— Supplied information —
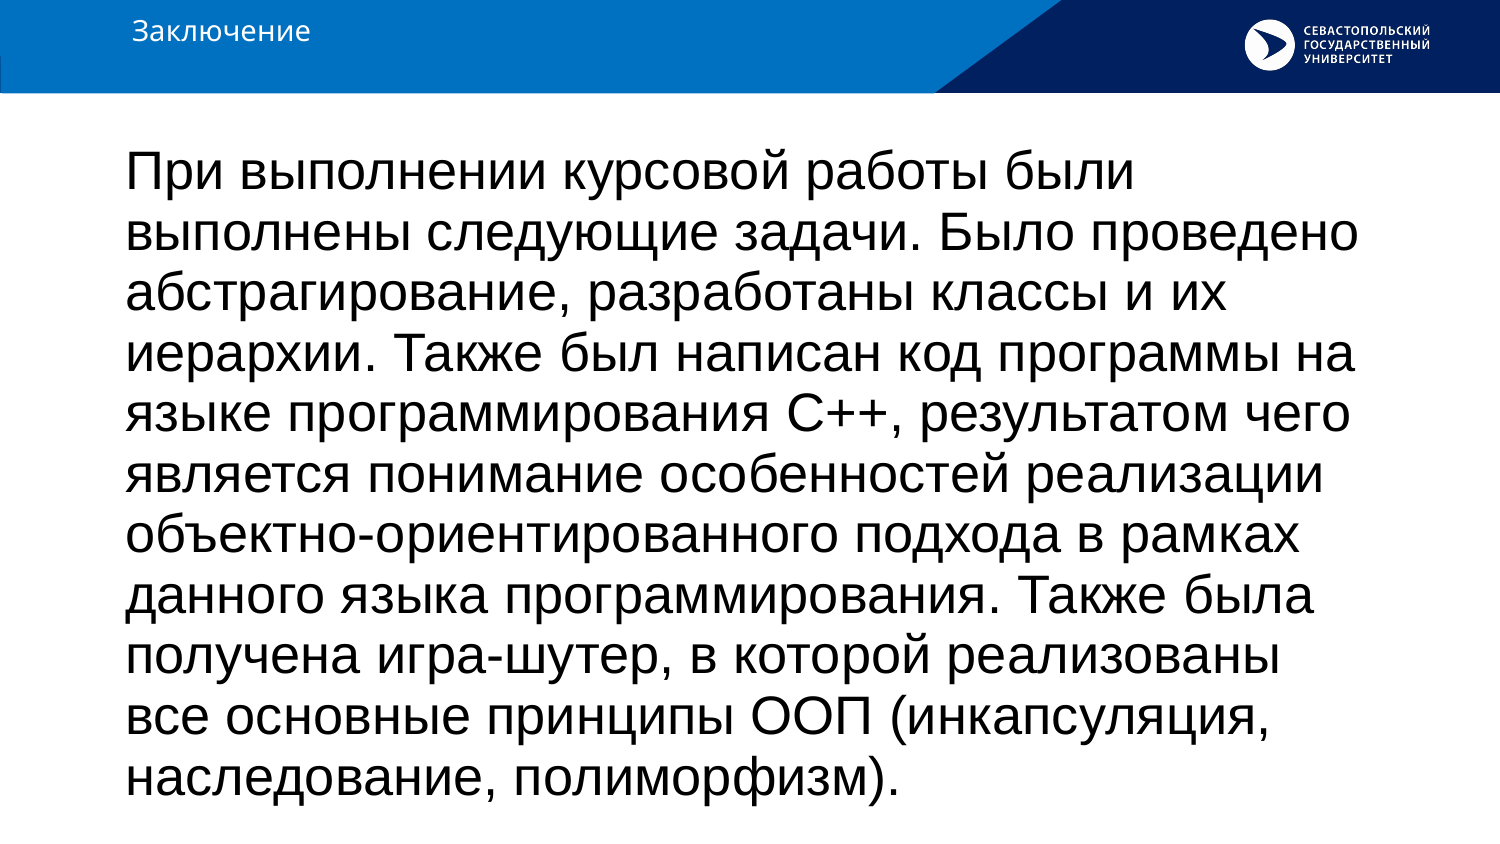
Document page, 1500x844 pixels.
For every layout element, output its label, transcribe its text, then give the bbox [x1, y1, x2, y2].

text_box [0, 0, 1500, 94]
text_box При выполнении курсовой работы были выполнены следующие задачи. Было проведено абстрагирование, разработаны классы и их иерархии. Также был написан код программы на языке программирования C++, результатом чего является понимание особенностей реализации объектно-ориентированного подхода в рамках данного языка программирования. Также была получена игра-шутер, в которой реализованы все основные принципы ООП (инкапсуляция, наследование, полиморфизм). [110, 133, 1384, 815]
text_box Заключение [117, 11, 1468, 56]
picture [1237, 56, 1437, 78]
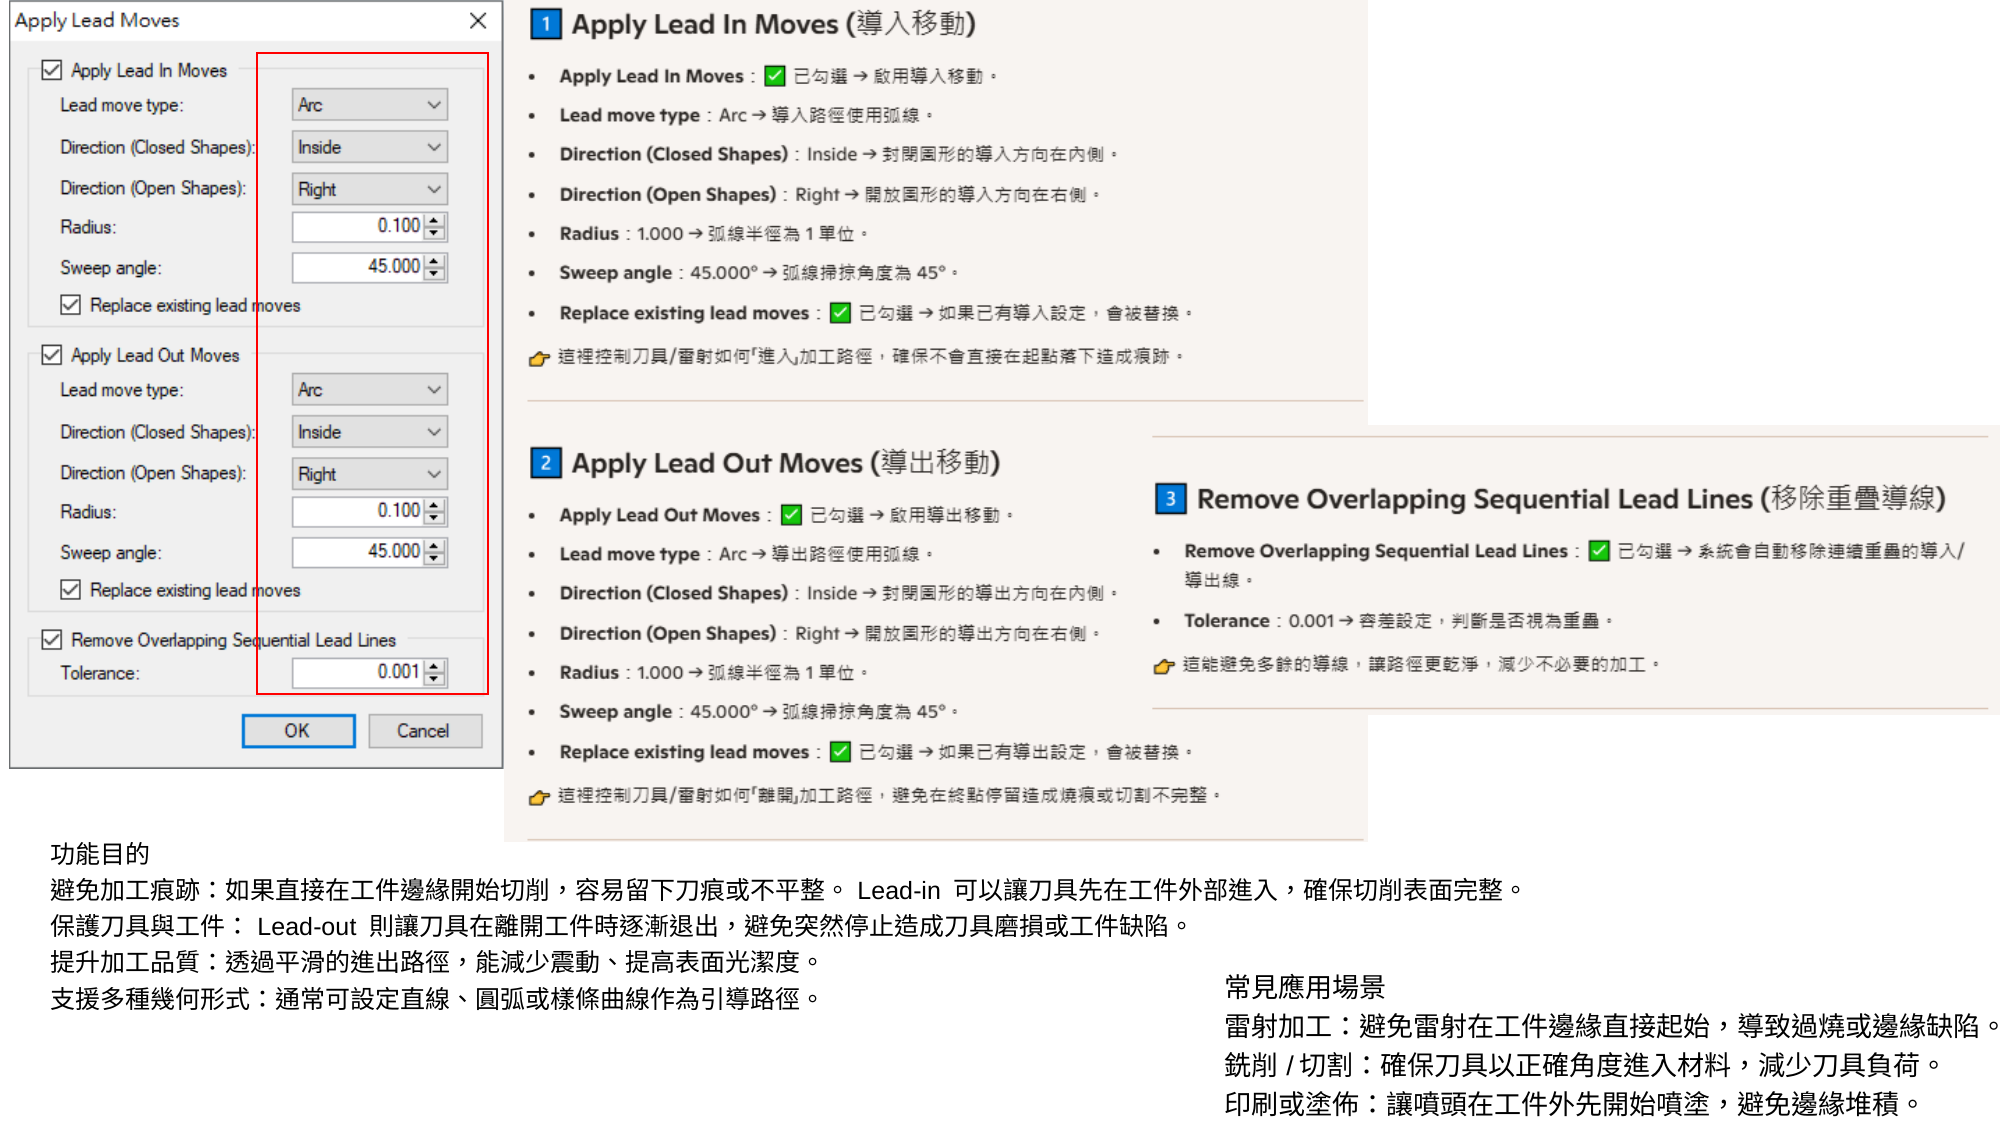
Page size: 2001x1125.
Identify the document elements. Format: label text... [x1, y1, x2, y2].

picture [9, 0, 2000, 826]
text_box 功能目的 避免加工痕跡：如果直接在工件邊緣開始切削，容易留下刀痕或不平整。Lead-in 可以讓刀具先在工件外部進入，確保切削表面完整。 保護刀具與工件：Lead-out 則讓刀具在離開工件時逐漸退出，避免突然停止造成刀具磨損或工件缺陷。 提升加工品質：透過平滑的進出路徑，能減少震動、提高表面光潔度。 支援多種幾何形式：通常可設定直線、圓弧或樣條曲線作為引導路徑。 [35, 826, 2000, 1125]
text_box 常見應用場景 雷射加工：避免雷射在工件邊緣直接起始，導致過燒或邊緣缺陷。 銑削/切割：確保刀具以正確角度進入材料，減少刀具負荷。 印刷或塗佈：讓噴頭在工件外先開始噴塗，避免邊緣堆積。 [1209, 959, 2000, 1125]
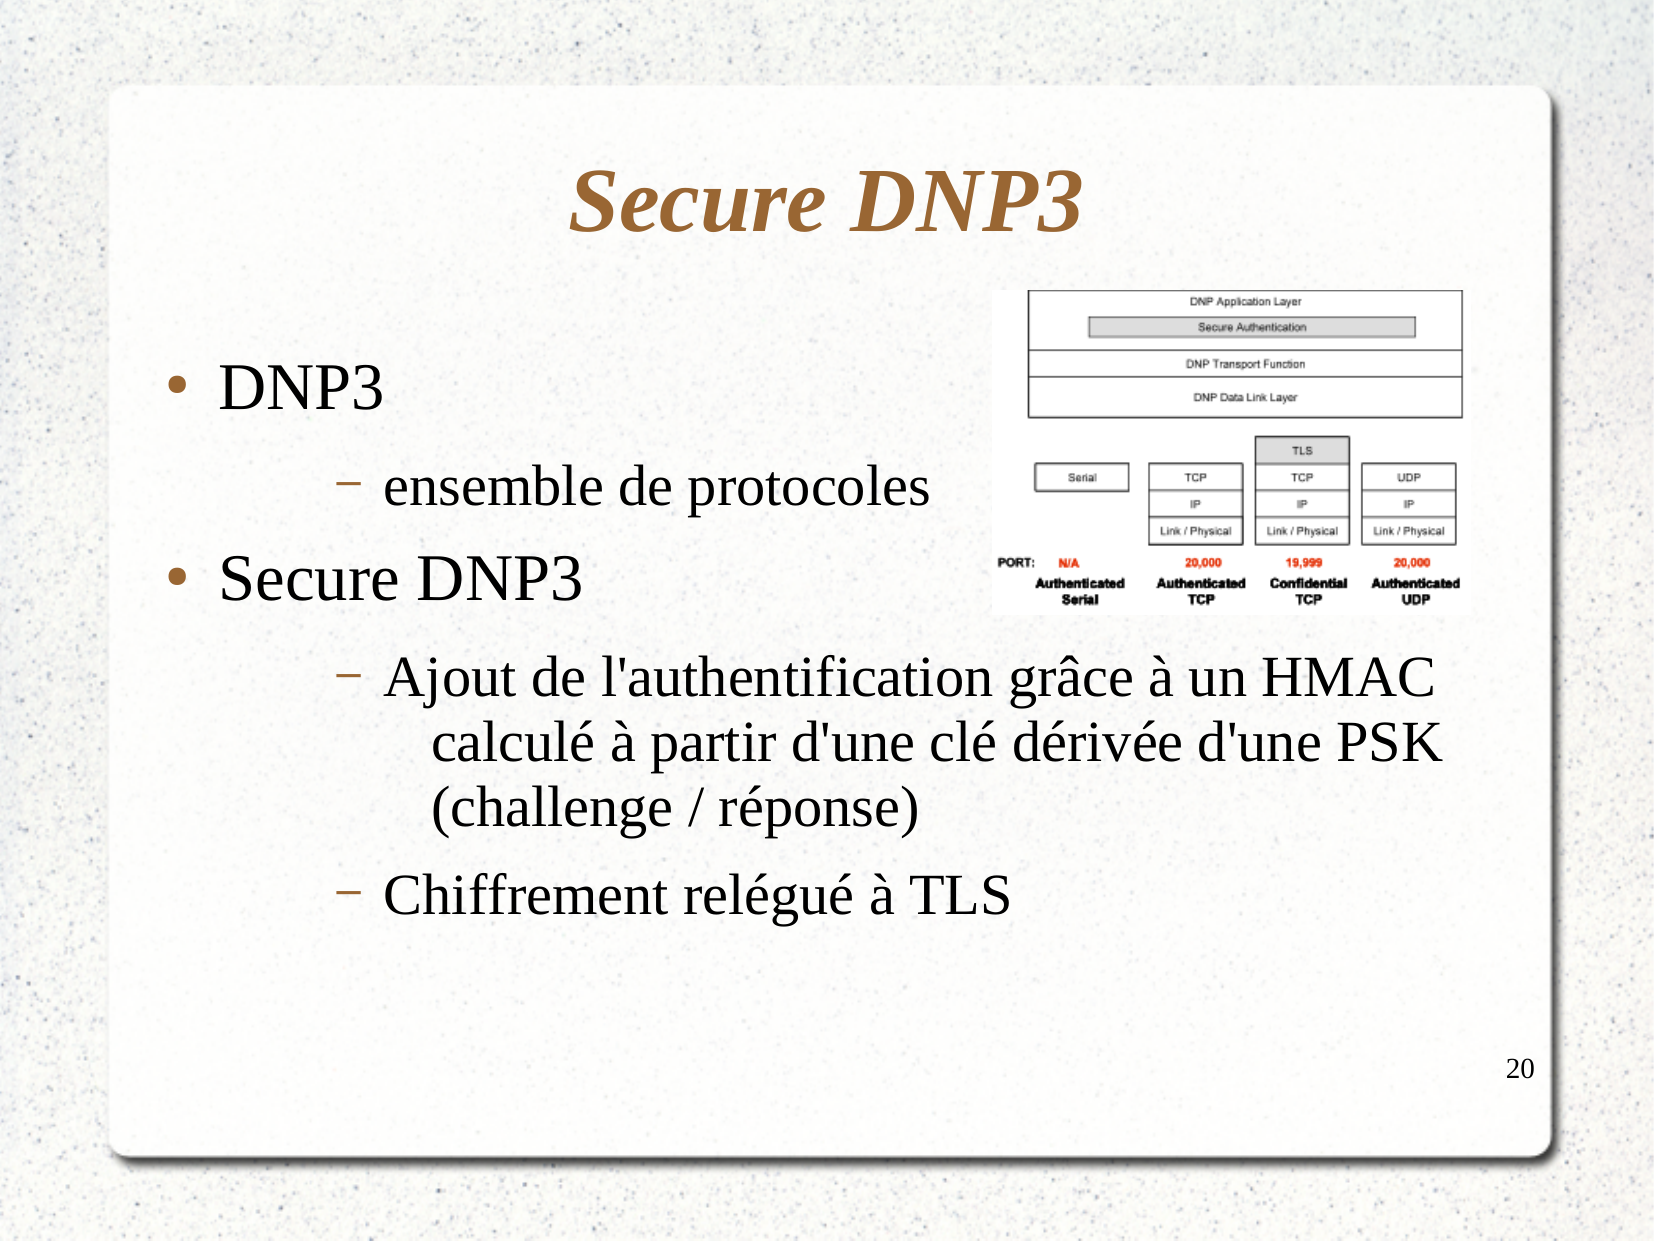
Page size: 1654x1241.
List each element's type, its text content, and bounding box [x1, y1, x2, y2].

— Task requirements —
Copy the lines from the one containing "Page size: 2001x1125." through the last line, both ends included, and leave the pictures out of your copy.

— Output below —
Page size: 2001x1125.
Identify the document elements. Format: label text... [x1, y1, x2, y2].

picture [9, 0, 2000, 826]
text_box 功能目的 避免加工痕跡：如果直接在工件邊緣開始切削，容易留下刀痕或不平整。Lead-in 可以讓刀具先在工件外部進入，確保切削表面完整。 保護刀具與工件：Lead-out 則讓刀具在離開工件時逐漸退出，避免突然停止造成刀具磨損或工件缺陷。 提升加工品質：透過平滑的進出路徑，能減少震動、提高表面光潔度。 支援多種幾何形式：通常可設定直線、圓弧或樣條曲線作為引導路徑。 [35, 826, 2000, 1125]
text_box 常見應用場景 雷射加工：避免雷射在工件邊緣直接起始，導致過燒或邊緣缺陷。 銑削/切割：確保刀具以正確角度進入材料，減少刀具負荷。 印刷或塗佈：讓噴頭在工件外先開始噴塗，避免邊緣堆積。 [1209, 959, 2000, 1125]
Page size: 1654x1241.
List each element's type, its text content, and bounding box [x1, y1, x2, y2].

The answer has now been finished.